_What the task asks_
Please copy, word for word, the line that contains "because of globally" and every line after it through the end of the records, and nothing more.

---- Supplied data

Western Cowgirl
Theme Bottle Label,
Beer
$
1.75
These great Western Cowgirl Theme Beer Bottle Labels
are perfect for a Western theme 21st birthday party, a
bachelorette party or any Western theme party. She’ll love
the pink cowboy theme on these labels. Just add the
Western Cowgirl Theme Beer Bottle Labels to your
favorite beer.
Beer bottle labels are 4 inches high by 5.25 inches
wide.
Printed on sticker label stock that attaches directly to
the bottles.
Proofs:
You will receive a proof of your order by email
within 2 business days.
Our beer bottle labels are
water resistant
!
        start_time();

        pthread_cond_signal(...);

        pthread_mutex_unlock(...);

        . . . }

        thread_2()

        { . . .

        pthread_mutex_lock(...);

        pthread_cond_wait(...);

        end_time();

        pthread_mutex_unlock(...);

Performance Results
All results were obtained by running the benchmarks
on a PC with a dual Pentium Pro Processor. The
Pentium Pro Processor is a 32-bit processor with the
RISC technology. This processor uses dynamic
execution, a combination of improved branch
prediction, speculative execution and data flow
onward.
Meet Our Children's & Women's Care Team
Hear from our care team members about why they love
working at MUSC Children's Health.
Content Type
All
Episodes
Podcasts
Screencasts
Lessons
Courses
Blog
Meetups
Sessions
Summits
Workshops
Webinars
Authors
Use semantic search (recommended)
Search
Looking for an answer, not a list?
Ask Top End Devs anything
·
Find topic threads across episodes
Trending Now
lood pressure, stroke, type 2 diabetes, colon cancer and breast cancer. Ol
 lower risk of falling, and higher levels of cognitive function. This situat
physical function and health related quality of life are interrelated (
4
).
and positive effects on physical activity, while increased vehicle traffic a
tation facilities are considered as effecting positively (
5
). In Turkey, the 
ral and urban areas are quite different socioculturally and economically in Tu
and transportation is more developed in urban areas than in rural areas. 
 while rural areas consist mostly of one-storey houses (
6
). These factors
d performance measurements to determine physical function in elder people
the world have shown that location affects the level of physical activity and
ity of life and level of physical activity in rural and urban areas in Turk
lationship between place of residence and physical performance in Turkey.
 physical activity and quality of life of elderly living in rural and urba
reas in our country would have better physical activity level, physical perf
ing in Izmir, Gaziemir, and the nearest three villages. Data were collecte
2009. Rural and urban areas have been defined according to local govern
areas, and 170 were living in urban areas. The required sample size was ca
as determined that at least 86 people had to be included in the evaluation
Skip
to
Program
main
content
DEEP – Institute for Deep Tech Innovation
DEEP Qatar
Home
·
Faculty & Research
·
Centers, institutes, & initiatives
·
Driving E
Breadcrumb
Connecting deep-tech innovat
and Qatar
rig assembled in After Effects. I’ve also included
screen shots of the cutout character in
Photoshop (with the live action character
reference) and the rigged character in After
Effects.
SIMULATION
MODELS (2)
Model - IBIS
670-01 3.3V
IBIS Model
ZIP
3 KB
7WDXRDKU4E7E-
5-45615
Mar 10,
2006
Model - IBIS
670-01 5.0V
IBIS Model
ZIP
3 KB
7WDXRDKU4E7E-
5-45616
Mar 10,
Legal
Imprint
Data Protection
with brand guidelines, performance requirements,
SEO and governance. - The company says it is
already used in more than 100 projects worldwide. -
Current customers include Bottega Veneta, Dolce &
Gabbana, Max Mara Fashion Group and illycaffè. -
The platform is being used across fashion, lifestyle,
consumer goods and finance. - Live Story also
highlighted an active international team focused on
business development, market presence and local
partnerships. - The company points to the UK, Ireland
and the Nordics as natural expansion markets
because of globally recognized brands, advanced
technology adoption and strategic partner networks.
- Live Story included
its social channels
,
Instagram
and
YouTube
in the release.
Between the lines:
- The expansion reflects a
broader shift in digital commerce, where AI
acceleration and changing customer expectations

--------

_Answer to this problem_
because of globally recognized brands, advanced
technology adoption and strategic partner networks.
- Live Story included
its social channels
,
Instagram
and
YouTube
in the release.
Between the lines:
- The expansion reflects a
broader shift in digital commerce, where AI
acceleration and changing customer expectations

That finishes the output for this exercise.